Vio también el cofre.
Lo
miró larga rato, aunque no había mucho que ver. No era más que un cofre
abierto y vacío, junto al que había un pedazo de tela negra.
–¡Dios
mío! –susurró Lundy–. ¡Oh, Dios mío! Entonces lo comprendió todo de
pronto. Su cuerpo no contenía apenas nada con excepción de su estómago, y
éste hallábase sujeto. Sin embargo, quiso salirse por su boca. Las
náuseas cesaron de pronto, y entonces fue cuando Lundy oyó que alguien
llamaba a la puerta.
Era
una llamada muy suave. Su ritmo era lento y espaciado, como si el que
llamaba dispusiese de mucho tiempo y no tuviese prisa por entrar. La
llamada procedía de la escotilla que comunicaba con la esclusa de
salida.
Lundy
se levantó lentamente, más frío que el vientre de un sapo y blanco como
éste. Contrajo involuntariamente los labios y permaneció de pie, helado
de espanto.
Las
llamadas continuaban con un ritmo somnoliento. Quienquiera que fuese
que llamaba, no tenía prisa por entrar. Sabía que tarde o temprano
aquella puerta cerrada se abriría, y a él no le importaba esperar. No
tenía prisa. Nunca tendría prisa.
Lundy
paseó la mirada por la cabina, en silencio. Dirigió una mirada de
soslayo a la portilla. Al otro lado de ella vio agua.
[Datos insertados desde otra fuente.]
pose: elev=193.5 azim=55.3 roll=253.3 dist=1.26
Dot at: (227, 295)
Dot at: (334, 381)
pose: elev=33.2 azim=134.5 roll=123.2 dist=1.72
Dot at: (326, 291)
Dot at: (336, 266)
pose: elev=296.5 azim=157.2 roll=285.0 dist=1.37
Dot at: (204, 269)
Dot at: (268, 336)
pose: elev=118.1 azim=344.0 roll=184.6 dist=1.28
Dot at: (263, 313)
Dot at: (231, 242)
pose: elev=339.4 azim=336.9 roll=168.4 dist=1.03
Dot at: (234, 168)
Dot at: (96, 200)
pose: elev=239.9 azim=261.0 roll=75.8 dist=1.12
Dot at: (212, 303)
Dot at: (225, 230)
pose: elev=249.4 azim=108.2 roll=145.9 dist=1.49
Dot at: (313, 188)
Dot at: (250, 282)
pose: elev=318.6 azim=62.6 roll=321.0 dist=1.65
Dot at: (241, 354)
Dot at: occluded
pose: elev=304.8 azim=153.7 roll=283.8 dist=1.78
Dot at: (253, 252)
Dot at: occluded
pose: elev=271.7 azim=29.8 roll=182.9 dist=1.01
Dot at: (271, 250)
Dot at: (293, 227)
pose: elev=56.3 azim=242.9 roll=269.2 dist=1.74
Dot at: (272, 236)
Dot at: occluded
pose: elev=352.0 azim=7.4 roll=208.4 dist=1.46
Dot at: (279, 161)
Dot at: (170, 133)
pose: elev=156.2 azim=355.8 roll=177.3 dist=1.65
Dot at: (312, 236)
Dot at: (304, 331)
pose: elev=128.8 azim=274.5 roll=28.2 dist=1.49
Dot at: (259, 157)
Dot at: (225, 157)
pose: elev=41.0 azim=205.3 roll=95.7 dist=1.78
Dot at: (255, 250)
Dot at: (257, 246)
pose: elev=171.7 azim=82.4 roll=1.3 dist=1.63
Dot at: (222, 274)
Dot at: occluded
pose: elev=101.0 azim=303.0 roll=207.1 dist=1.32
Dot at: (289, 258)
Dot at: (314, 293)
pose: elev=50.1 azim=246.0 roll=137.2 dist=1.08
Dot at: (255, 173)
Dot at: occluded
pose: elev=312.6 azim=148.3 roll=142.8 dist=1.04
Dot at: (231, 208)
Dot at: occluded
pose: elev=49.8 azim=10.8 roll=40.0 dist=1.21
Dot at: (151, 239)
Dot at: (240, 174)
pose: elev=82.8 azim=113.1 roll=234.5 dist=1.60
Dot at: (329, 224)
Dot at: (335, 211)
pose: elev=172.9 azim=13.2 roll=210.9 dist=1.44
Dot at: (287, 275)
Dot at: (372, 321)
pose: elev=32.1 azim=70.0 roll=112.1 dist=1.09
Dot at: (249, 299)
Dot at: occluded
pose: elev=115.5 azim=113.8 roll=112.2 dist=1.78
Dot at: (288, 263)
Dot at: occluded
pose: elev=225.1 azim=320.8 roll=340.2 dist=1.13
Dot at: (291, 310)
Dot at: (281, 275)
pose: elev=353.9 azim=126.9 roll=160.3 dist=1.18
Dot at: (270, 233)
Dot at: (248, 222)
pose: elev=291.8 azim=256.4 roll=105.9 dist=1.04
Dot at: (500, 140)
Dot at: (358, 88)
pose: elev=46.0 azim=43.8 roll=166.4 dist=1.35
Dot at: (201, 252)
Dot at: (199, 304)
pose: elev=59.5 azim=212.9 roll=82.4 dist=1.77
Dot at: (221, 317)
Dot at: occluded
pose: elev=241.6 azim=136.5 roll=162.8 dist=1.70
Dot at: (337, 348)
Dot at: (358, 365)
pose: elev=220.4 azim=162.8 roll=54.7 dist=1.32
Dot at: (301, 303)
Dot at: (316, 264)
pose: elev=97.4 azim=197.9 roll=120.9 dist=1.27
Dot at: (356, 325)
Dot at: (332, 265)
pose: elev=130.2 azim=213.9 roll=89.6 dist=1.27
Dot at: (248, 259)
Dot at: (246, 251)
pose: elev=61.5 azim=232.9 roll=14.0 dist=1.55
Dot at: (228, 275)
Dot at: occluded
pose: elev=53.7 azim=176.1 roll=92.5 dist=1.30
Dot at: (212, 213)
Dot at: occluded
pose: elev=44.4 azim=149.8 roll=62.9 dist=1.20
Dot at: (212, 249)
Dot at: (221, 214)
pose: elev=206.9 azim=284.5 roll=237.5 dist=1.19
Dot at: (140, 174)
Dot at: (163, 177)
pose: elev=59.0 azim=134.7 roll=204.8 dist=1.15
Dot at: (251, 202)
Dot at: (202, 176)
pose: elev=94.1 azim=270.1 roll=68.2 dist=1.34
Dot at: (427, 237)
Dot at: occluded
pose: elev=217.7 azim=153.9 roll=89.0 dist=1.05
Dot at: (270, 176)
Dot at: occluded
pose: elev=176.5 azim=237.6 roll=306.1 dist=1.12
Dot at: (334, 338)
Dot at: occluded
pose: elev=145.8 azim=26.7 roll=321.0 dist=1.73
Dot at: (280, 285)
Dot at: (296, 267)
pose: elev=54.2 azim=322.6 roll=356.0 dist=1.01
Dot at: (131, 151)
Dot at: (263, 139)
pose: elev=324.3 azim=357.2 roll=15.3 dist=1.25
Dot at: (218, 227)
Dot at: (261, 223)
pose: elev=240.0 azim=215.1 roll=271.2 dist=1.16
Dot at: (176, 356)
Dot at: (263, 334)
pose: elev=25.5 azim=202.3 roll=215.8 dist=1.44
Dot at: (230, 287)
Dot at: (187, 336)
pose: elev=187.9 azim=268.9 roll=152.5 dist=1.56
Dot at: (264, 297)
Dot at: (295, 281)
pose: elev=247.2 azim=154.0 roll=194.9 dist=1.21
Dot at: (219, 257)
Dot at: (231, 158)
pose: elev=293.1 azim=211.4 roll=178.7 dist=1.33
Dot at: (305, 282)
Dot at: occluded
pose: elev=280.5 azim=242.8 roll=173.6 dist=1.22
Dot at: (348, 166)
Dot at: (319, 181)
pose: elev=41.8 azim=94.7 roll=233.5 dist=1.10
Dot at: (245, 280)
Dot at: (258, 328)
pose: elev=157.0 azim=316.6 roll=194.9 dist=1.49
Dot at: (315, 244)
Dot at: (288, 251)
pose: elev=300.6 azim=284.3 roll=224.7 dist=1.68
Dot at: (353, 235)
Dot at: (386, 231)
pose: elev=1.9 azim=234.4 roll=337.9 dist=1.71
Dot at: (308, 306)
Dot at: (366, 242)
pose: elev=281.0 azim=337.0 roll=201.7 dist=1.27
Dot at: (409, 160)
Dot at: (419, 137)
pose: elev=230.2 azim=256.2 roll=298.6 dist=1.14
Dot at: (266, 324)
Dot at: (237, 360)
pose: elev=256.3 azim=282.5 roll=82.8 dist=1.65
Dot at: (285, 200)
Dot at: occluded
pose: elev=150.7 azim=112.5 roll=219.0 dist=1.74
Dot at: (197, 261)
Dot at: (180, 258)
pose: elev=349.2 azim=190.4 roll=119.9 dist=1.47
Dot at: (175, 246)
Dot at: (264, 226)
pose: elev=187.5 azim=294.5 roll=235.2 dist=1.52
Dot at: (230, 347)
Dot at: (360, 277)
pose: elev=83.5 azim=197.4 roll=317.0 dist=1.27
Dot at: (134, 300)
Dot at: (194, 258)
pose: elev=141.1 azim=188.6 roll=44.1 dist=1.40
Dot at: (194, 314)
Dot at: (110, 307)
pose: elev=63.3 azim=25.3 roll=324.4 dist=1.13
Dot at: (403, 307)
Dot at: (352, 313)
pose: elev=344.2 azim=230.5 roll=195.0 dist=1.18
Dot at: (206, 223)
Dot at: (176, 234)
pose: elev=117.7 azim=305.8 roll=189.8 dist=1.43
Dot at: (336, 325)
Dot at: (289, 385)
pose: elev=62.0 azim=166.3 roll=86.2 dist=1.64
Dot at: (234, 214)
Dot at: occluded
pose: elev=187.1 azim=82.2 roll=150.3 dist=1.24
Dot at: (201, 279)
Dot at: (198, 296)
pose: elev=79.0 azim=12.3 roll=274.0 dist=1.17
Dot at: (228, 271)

La negra agua de
mar de Venus, clara y negra, como una noche profunda.
La
nave se había posado sobre una llanura arenosa. La luz plateada era
reflejada por la arena. Era una luz fosforescente, tan brillante como el
claro de luna y de un débil tinte verdoso.
Negras
aguas marinas. Arenas plateadas. El misterioso visitante seguía
llamando a la puerta, despaciosamente. Con paciencia. Uno... dos. Uno...
dos. Al compás del corazón de Lundy.
Este
pasó a la cabina interior, andando ya con paso firme. Miró
cuidadosamente a su alrededor antes de regresar y detenerse ante la
esclusa.
–Muy bien Jackie –murmuró–. Espera un minuto. Sólo un minuto, muchacho.
Entonces
se volvió para dirigirse rápidamente hacia el armario de babor y sacó
de él una botella de litro, que levantó después de sacarla de su soporte
antichoque. Tuvo que hacerlo con ambas manos.
Al
poco rato bajó la botella y se inmovilizó, sin mirar a ninguna parte,
hasta que dejó de temblar. Descolgó a continuación su escafandra
espacial del gancho donde estaba pendida y se la puso. Tenía la cara
cenicienta e inexpresiva.
Cargó
con todas las botellas de oxígeno que podía llevar, junto con raciones
de socorro y toda la bencedrina que contenía el botiquín. Mezcló la
dosis más fuerte posible de este estimulante con el coñac antes de
cerrar el casco. Hizo caso omiso de la pistola hipodérmica, y en lugar
de ella tomó las dos pistolas desintegradoras de reglamento... la suya y
la de Smith. Entre tanto, los suaves golpecitos no cesaban.
Miró
por un momento el cofre vacío y la tela negra caída a su lado. Una
expresión cruel asomó a su rostro. Sus facciones se endurecieron, antes
de cubrirse de una terrible expresión de paciencia.
El
hecho de hallarse bajo la superficie del agua no molestaría en lo más
mínimo a un ser del espacio interplanetario. Descolgó de su gancho la
red de apretadas mallas metálicas y se la aseguró al cinto. Luego se
dirigió resueltamente hacia la escotilla para abrirla.
Las
aguas negras irrumpieran en negros remolinos en torno a sus botas
lustradas. Luego la escotilla se abrió de par en par y Jackie Smith
entró.
Había
estado esperando en la esclusa inundada, golpeando con sus botas la
escotilla interior, con el lento vaivén del mar. Entró con los pies por
delante y el agua que penetraba a presión lo levantó. Con lo que pareció
que andaba por su pie y miraba a Lundy al pasar. Era un hombre rubio y
corpulento de ojos verdes con vendas blancas que asomaban por su
guerrera negra entreabierta, mientras miraba a Lundy. No por mucho
tiempo. Solamente por un segundo. Pero fue bastante.
Lundy
se contuvo después del tercer grito de terror. Tenía que contenerse,
porque sabía que si seguía gritando ya no podría dejar de hacerlo. Las
negras aguas ya se habían llevado a Jackie Smith hasta la pared apuesta,
cubriendo piadosamente su cara.
–¡Dios mío! –susurró Lundy–. ¡Dios mío...! ¿Qué debió de ver antes de ahogarse?
Nadie
le respondió. Las negras aguas empujaban a Lundy, mientras se alzaban a
su alrededor, tratando de llevarlo hacia donde estaba Jackie Smith. La
boca de Lundy se contrajo en un rictus amargo.
Se
mordió el labio inferior con fuerza. Echó a correr torpemente, tratando
de vencer la resistencia que le oponía el agua, hasta que por último se
detuvo. Entonces empezó a andar, sin mirar hacia atrás, por la
compuerta inundada. La escotilla se cerró tras él, automáticamente.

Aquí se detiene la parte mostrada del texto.